---------- Reading passage ----------

Most often, this is a string containing your username for the
database of interest. You can use getUserName()
if you prefer to not
enter this argument and assume the default search and/or rules for finding
your username will work. This is the default behavior if you leave
username
as a missing argument, i.e., username <- getUserName(database = database)
. Sometimes this search will fail because of legacy rules, which
are unknown to the development team, that were used to create your
username. Please email the maintainer of this package if you need more
functionality here.
Most often, this is a string containing your password for
the database of interest. You can use the function ask_password()
if you
would prefer to be prompted for your password. Please do not share this
password with anyone or push code to a repository that has your password
saved in it.
A file path to the directory where the results will be saved. The default is the current working directory. The path can be relative or absolute.
A logical specifying if output should be written to the
screen or not. Good for testing and exploring your data but can be turned
off when output indicates information that you already know. The printing
of output to the screen does not affect any of the returned objects. The
default is to always print to the screen, i.e., verbose = TRUE
.

---------- Dataset content ----------

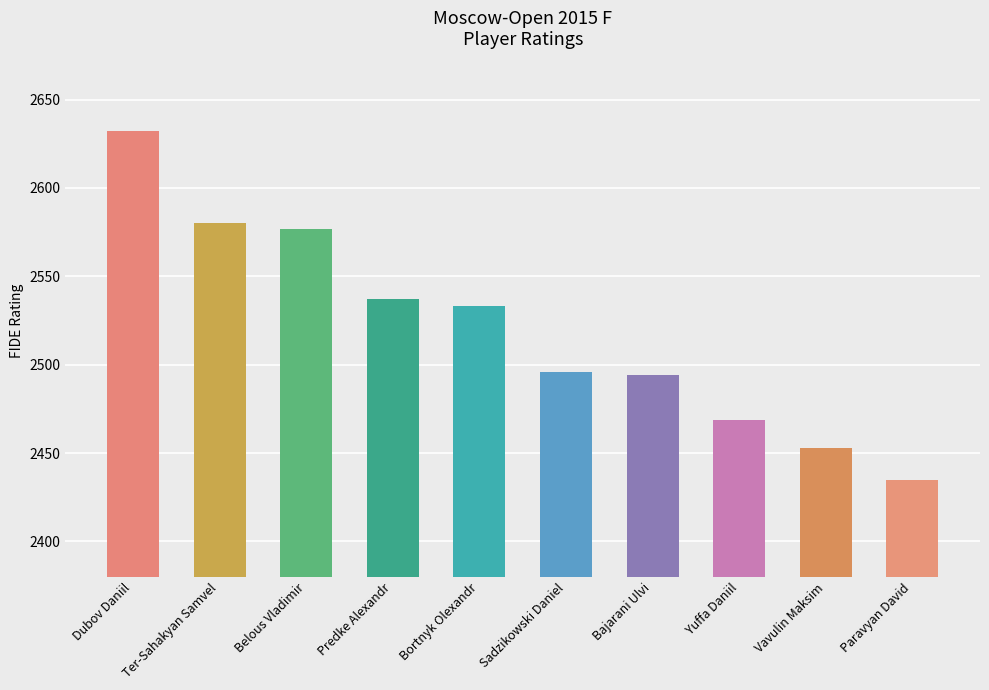

The value at Sadzikowski Daniel is 1470. True or false?

False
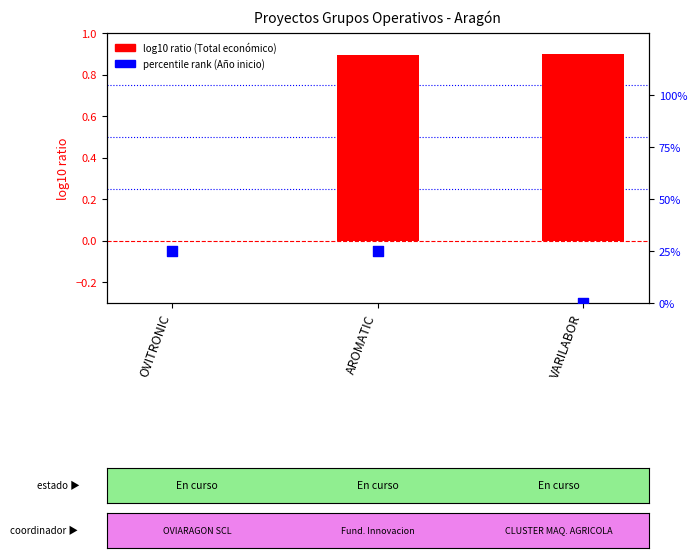

What is the total value across all series at AROMATIC?

25.9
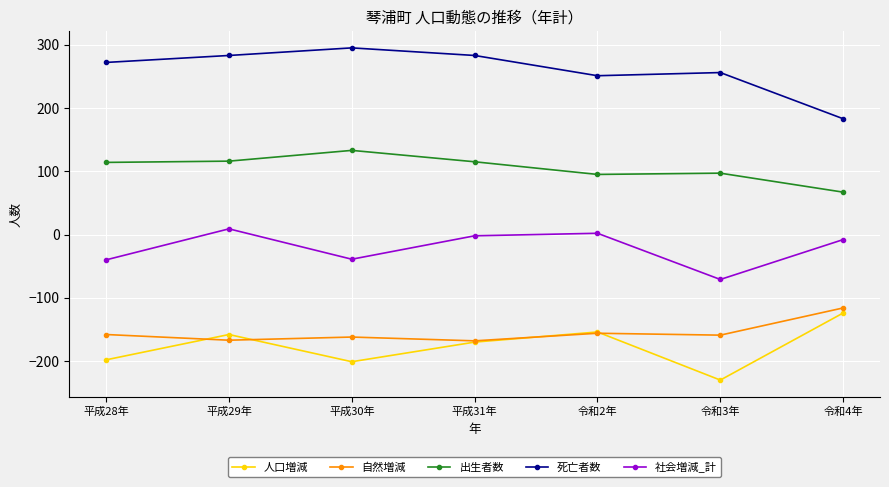

What is the maximum value for 社会増減_計?

9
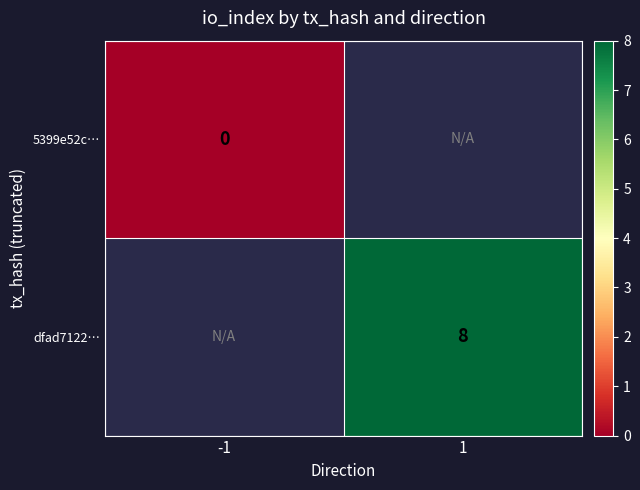

How many positive values does the dfad7122… series have?

1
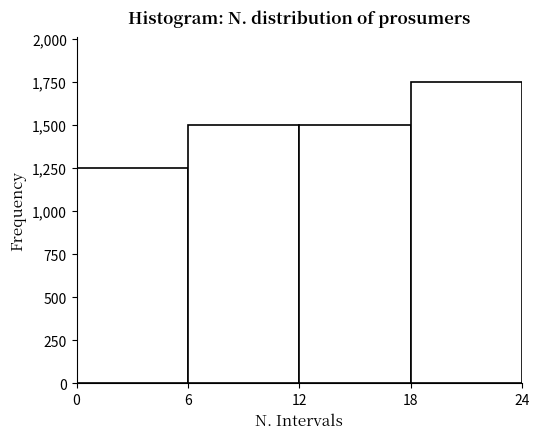

Over which range of the x-axis is the bar tallest?

18 to 24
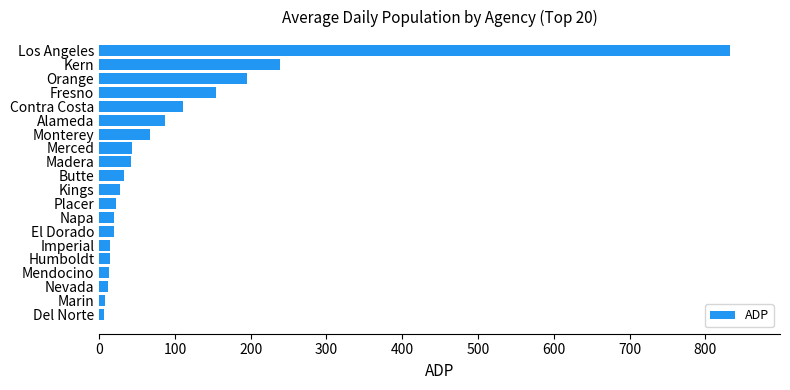

The value at Kings is 28. True or false?

True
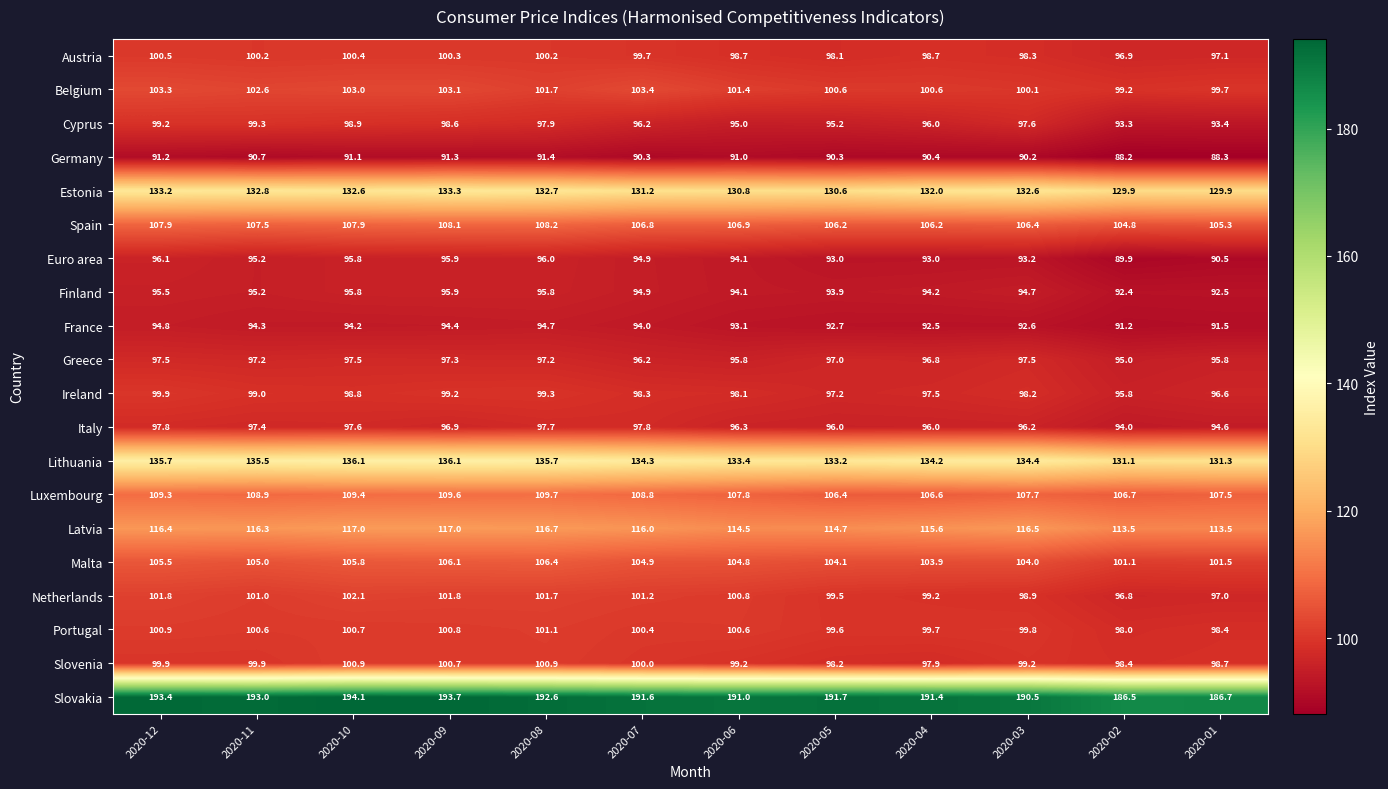

Which label corresponds to the largest value in the chart?

2020-10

----------

## Exercise set
• a. List every default that the argument documentation states, along with the setting each one applies to.
• b. Reproduce the argument documentation word for word between "Most often, this is a string containing your password" and "relative or absolute.", inclusive.

## Task-by-task outputs
• a.
- Username: username <- getUserName(database = database)
- Directory where results are saved: the current working directory
- Printing output to the screen: verbose = TRUE

• b.
Most often, this is a string containing your password for
the database of interest. You can use the function ask_password()
if you
would prefer to be prompted for your password. Please do not share this
password with anyone or push code to a repository that has your password
saved in it.
A file path to the directory where the results will be saved. The default is the current working directory. The path can be relative or absolute.